- **Task details**
Format the text lines of the records below as a JSON list of strings, one string per line, leaving out blank lines and the pictures.
Top of Materials provided
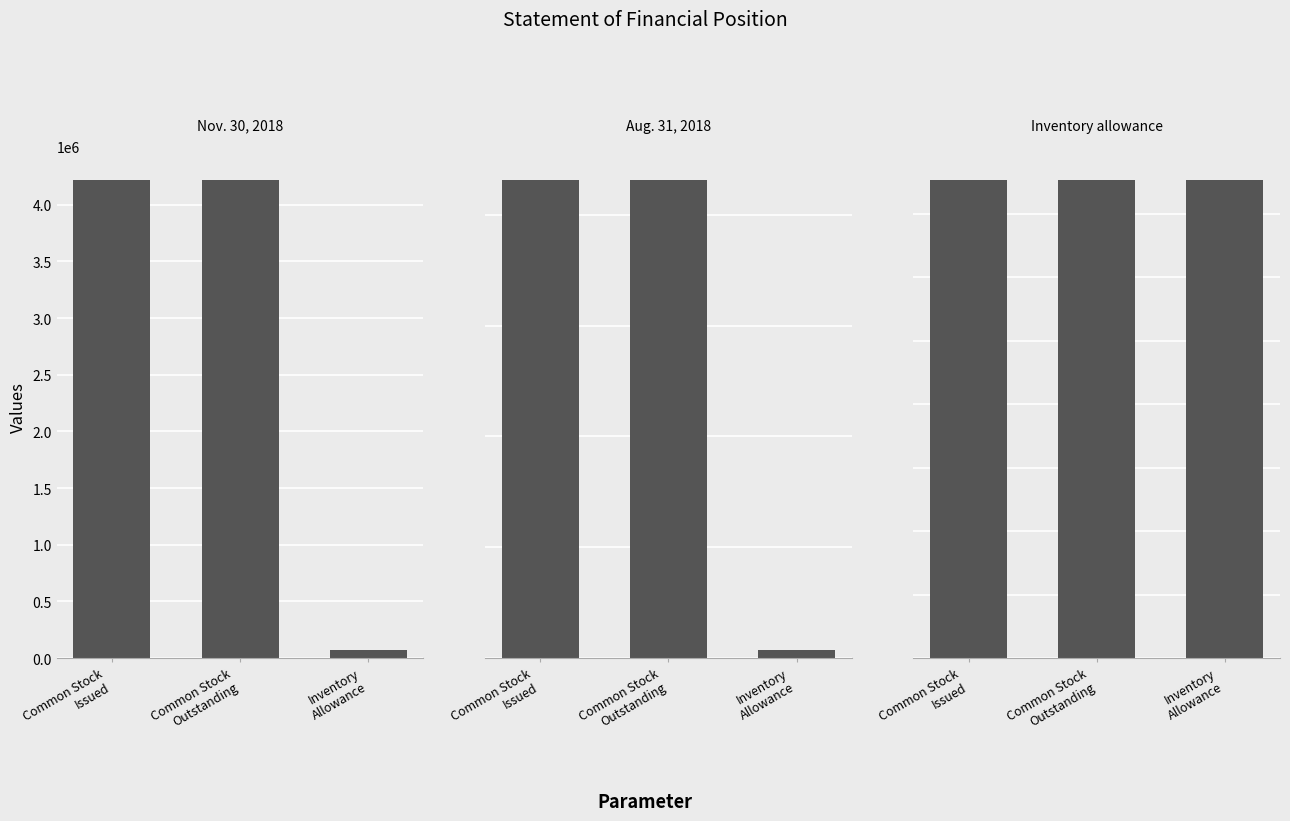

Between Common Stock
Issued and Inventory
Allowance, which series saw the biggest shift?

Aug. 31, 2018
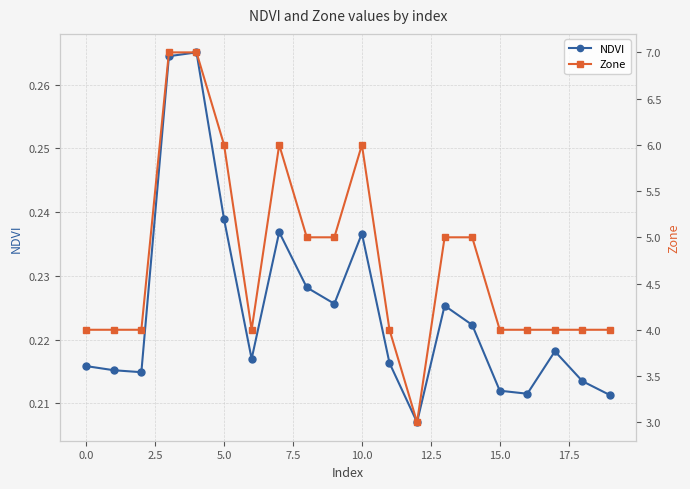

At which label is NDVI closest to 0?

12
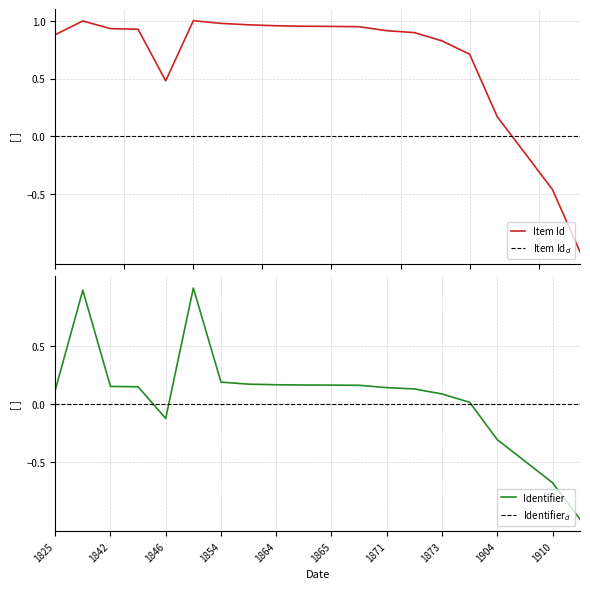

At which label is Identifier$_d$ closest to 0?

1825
Bottom of Materials provided
- **Task solution**
[
  "Between Common Stock",
  "Issued and Inventory",
  "Allowance, which series saw the biggest shift?",
  "Aug. 31, 2018",
  "At which label is NDVI closest to 0?",
  "12",
  "At which label is Identifier$_d$ closest to 0?",
  "1825"
]